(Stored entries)

= = = =

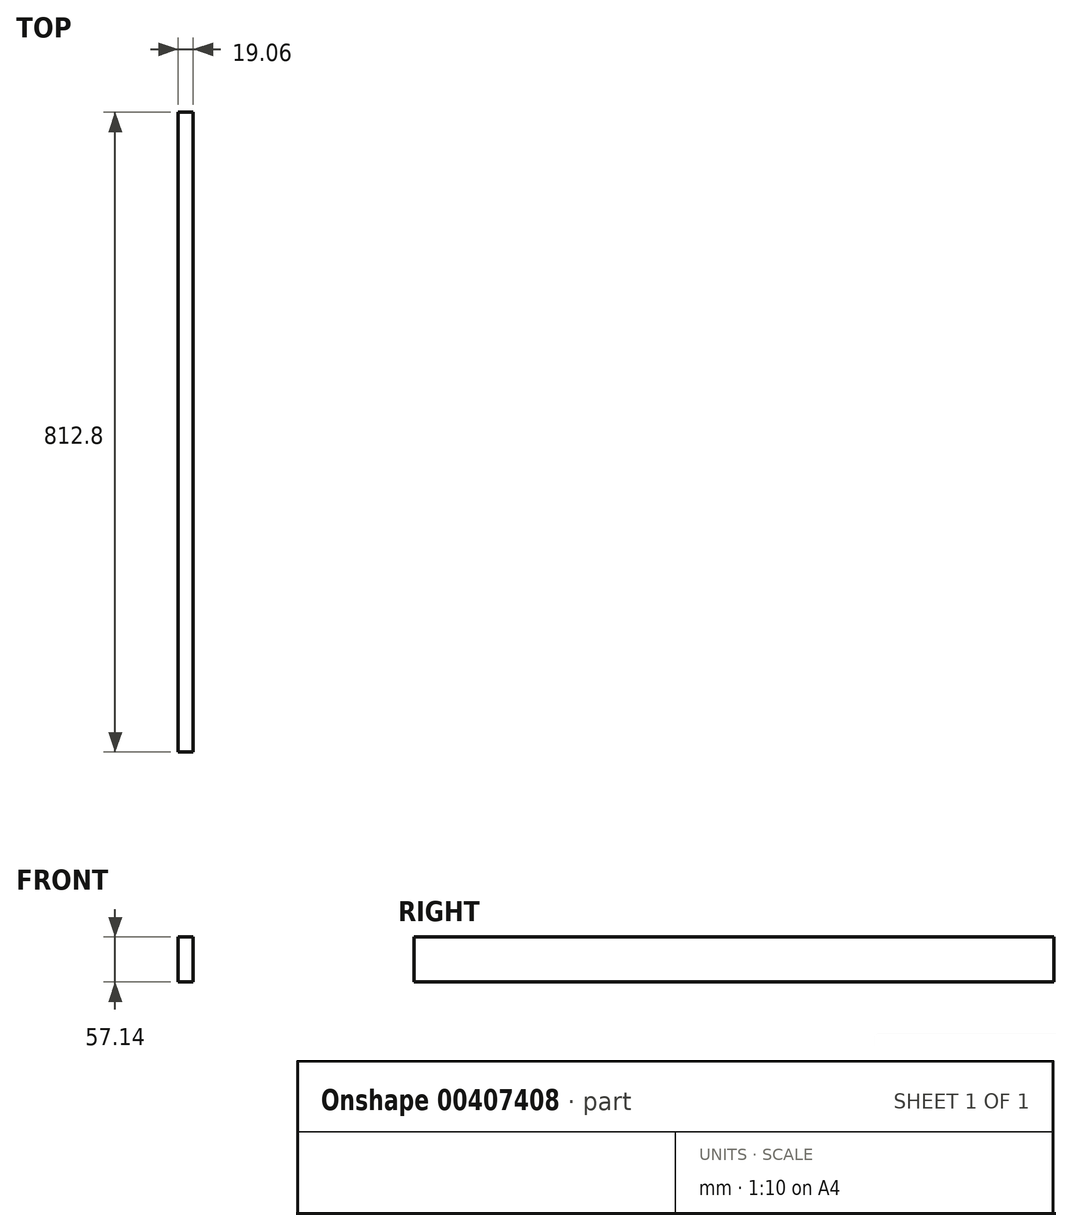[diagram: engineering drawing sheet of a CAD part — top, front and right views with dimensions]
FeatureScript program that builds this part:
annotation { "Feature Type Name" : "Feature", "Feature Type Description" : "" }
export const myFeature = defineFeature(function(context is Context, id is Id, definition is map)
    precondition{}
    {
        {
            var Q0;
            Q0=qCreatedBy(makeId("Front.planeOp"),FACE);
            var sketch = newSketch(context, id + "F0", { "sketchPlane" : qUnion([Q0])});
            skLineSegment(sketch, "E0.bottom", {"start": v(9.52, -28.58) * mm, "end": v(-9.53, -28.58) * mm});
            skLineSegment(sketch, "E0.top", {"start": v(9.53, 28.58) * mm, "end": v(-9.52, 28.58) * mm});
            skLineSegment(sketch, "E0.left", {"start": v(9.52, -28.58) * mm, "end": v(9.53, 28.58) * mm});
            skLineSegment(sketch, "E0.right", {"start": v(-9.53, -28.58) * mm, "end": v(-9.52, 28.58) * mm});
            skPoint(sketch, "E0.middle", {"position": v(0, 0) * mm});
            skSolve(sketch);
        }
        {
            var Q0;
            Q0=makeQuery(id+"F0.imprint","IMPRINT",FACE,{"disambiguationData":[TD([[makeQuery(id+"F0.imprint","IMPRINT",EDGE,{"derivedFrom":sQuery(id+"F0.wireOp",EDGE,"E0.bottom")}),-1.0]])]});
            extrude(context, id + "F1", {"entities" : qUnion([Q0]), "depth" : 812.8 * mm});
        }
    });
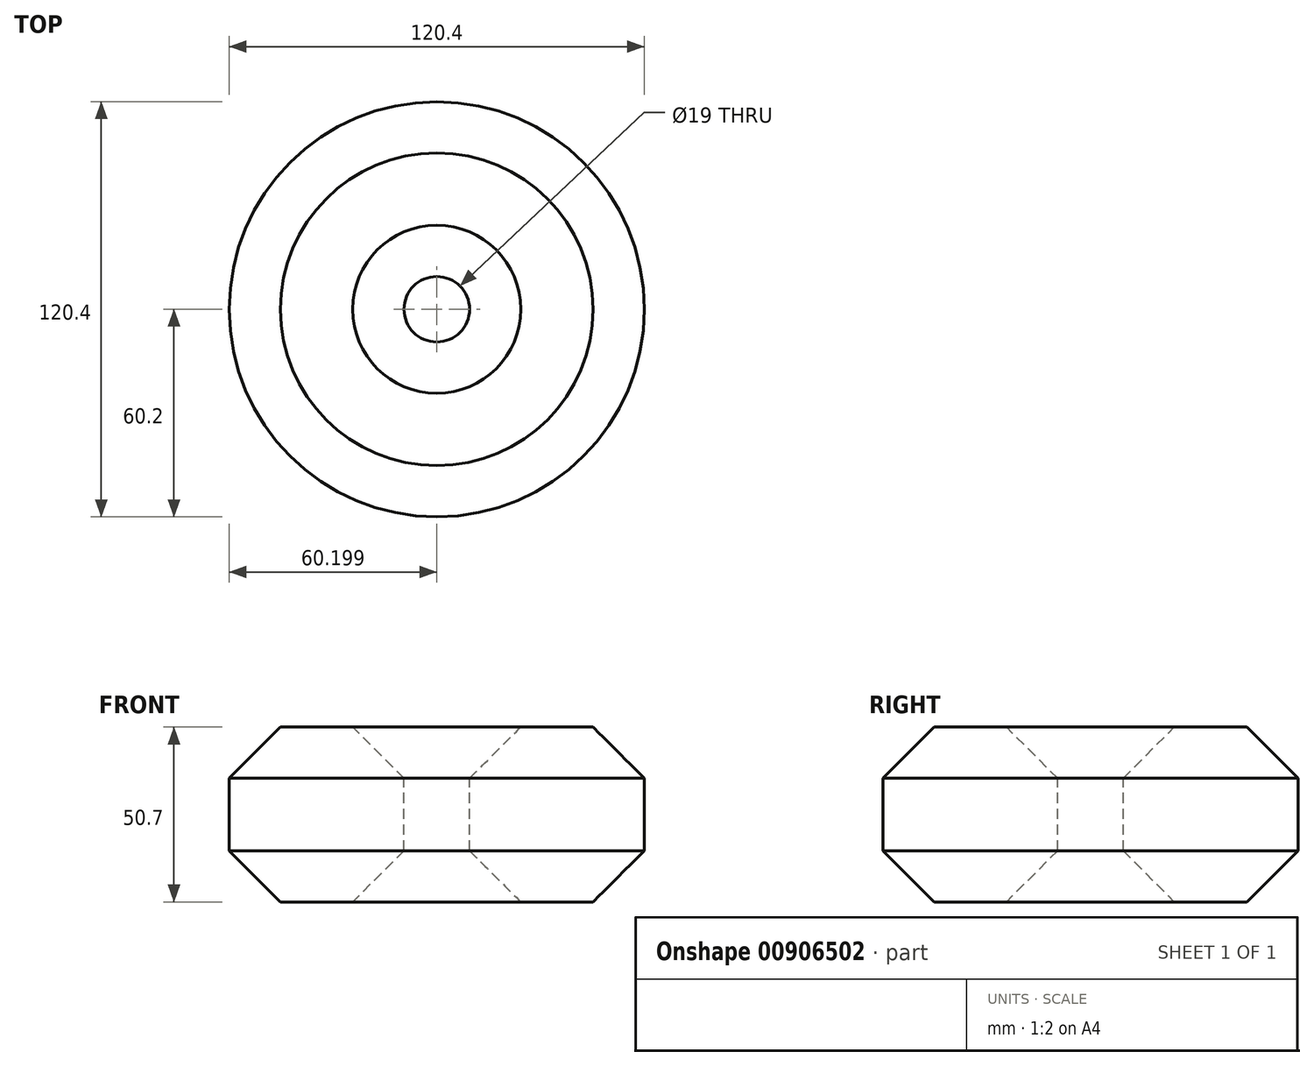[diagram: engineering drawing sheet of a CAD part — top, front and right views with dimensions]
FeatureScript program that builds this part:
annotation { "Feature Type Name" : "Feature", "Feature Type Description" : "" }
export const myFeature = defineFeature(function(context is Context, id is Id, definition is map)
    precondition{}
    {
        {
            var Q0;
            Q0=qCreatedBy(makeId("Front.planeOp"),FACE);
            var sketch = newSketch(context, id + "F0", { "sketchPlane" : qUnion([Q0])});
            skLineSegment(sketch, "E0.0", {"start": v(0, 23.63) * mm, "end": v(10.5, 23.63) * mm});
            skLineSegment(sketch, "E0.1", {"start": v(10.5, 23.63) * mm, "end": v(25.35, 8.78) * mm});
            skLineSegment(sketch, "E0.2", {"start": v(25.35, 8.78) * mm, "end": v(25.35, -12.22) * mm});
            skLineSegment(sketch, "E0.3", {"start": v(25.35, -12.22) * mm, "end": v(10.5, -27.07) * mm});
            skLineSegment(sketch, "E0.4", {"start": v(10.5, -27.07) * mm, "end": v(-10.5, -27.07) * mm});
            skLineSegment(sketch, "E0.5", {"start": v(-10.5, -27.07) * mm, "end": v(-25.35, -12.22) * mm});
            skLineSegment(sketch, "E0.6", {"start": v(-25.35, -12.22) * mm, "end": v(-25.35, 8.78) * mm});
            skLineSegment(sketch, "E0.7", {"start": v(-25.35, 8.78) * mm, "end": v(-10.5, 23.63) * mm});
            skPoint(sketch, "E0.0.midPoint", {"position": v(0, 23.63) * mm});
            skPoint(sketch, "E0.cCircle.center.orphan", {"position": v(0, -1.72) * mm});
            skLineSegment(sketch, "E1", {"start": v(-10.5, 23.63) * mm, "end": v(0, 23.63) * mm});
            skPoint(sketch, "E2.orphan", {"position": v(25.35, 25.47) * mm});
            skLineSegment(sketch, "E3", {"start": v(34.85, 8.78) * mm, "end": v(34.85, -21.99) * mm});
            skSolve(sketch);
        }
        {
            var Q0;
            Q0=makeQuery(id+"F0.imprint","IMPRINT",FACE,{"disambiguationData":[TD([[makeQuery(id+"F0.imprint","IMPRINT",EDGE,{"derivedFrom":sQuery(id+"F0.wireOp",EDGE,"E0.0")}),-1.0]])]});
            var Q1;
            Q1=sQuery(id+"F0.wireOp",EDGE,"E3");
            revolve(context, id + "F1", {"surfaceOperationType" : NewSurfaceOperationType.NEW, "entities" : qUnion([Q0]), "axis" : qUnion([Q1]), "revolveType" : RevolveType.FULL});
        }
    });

= = = =

# Task details
Please select every line in the material above that contains the string "qUnion".

# Task response
            var sketch = newSketch(context, id + "F0", { "sketchPlane" : qUnion([Q0])});
            extrude(context, id + "F1", {"entities" : qUnion([Q0]), "depth" : 812.8 * mm});
            var sketch = newSketch(context, id + "F0", { "sketchPlane" : qUnion([Q0])});
            revolve(context, id + "F1", {"surfaceOperationType" : NewSurfaceOperationType.NEW, "entities" : qUnion([Q0]), "axis" : qUnion([Q1]), "revolveType" : RevolveType.FULL});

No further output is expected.